Second French Empire
- Name: Eylau
- Namesake: Battle of Eylau
- Ordered: Early 1830s as sailing ship Éole, re-ordered 13 November 1852 as steam-powered ship
- Builder: Arsenal de Toulon
- Laid down: August 1833
- Launched: 15 May 1856
- Commissioned: 8 March 1857
- Decommissioned: 25 February 1865
- Renamed: Eylau, 23 November 1839
- Reclassified: Converted into troopship, 1862–1863; As a barracks ship, 22 February 1877;
- Stricken: 22 February 1877
- Fate: Scrapped, 1905

General characteristics (as built)
- Class & type: Hercule-class ship of the line
- Displacement: 5,023 t (4,944 long tons)
- Length: 68.72 m (225 ft 6 in) (waterline)
- Beam: 16.8 m (55 ft 1 in)
- Draught: 8.16 m (26 ft 9 in) (full load)
- Depth of hold: 8.07 m (26 ft 6 in)
- Installed power: 3,600 PS (2,600 kW)
- Propulsion: 2 steam engines
- Sail plan: Ship rigged
- Complement: 913
- Armament: Lower gundeck: 18 × 36 pdr cannon; 16 × 223.3 mm (8.8 in) Paixhans guns; Upper gundeck: 34 × 30 pdr cannon; Quarterdeck and forecastle: 20 × 30 pdr cannon; 2 × 163 mm (6.4 in) rifled muzzle-loading guns;

= French ship Eylau (1856) =

Ship of the line of the French Navy

Eylau was ordered as one of fourteen second-rank, 100-gun sailing for the French Navy, but was converted to a 90-gun steam-powered ship in the 1850s while under construction. Completed in 1857 the ship participated in the Second Italian War of Independence in 1859 and the initial stages of the Second French intervention in Mexico before she was converted into a troopship in 1862 or 1863. Eylau was hulked in 1877 and served as a barracks ship until she was scrapped in 1905.

==Description==
The Hector-class ships were enlarged versions of the 80-gun ships of the line that had been designed by naval architect Jacques-Noël Sané. The conversion to steam power involved cutting the ship's frame in half amidships and building a new section to house the propulsion machinery and coal bunkers, which reduced her armament to 90 guns. Eylau had a length at the waterline of 68.72 m, a beam of 16.8 m and a depth of hold of 8.07 m. The ship displaced 5023 t and had a draught of 8.16 m at deep load. Her crew numbered 913 officers and ratings.

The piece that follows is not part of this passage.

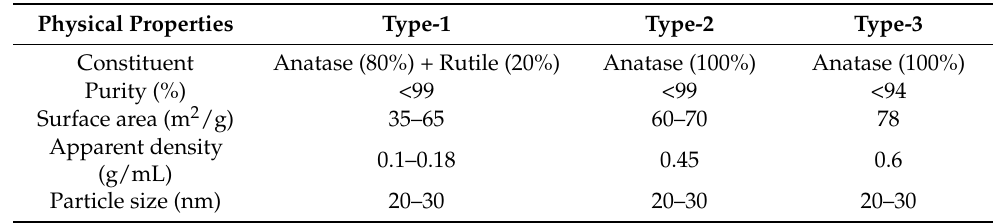
Table 1. Physical properties of TiO 2 .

Details are lacking on Eylaus propulsion machinery, the only information available is that her two steam engines were rated at 900 nominal horsepower and produced 3600 PS.

The ship's consisted of eighteen 36-pounder (174.8 mm) smoothbore cannon and sixteen 223.3 mm Paixhans guns on the lower gundeck and thirty-four 30-pounder 164.7 mm cannon on the upper gundeck. On the quarterdeck and forecastle were twenty 30-pounder cannon and a pair of 163 mm rifled muzzle-loading guns.

==Construction and career==
The ship was ordered in the early 1830s under the name Éole and was laid down at the Arsenal de Toulon in August 1833. She was renamed Eylau on 23 November 1839 and was ordered to be converted to steam power on 13 November 1852. The conversion began on 5 July 1852 and the ship was launched on 15 May 1856. The ship was commissioned on 8 March 1857. She was used as a hulk in Toulon from 1877, and broken up in 1905.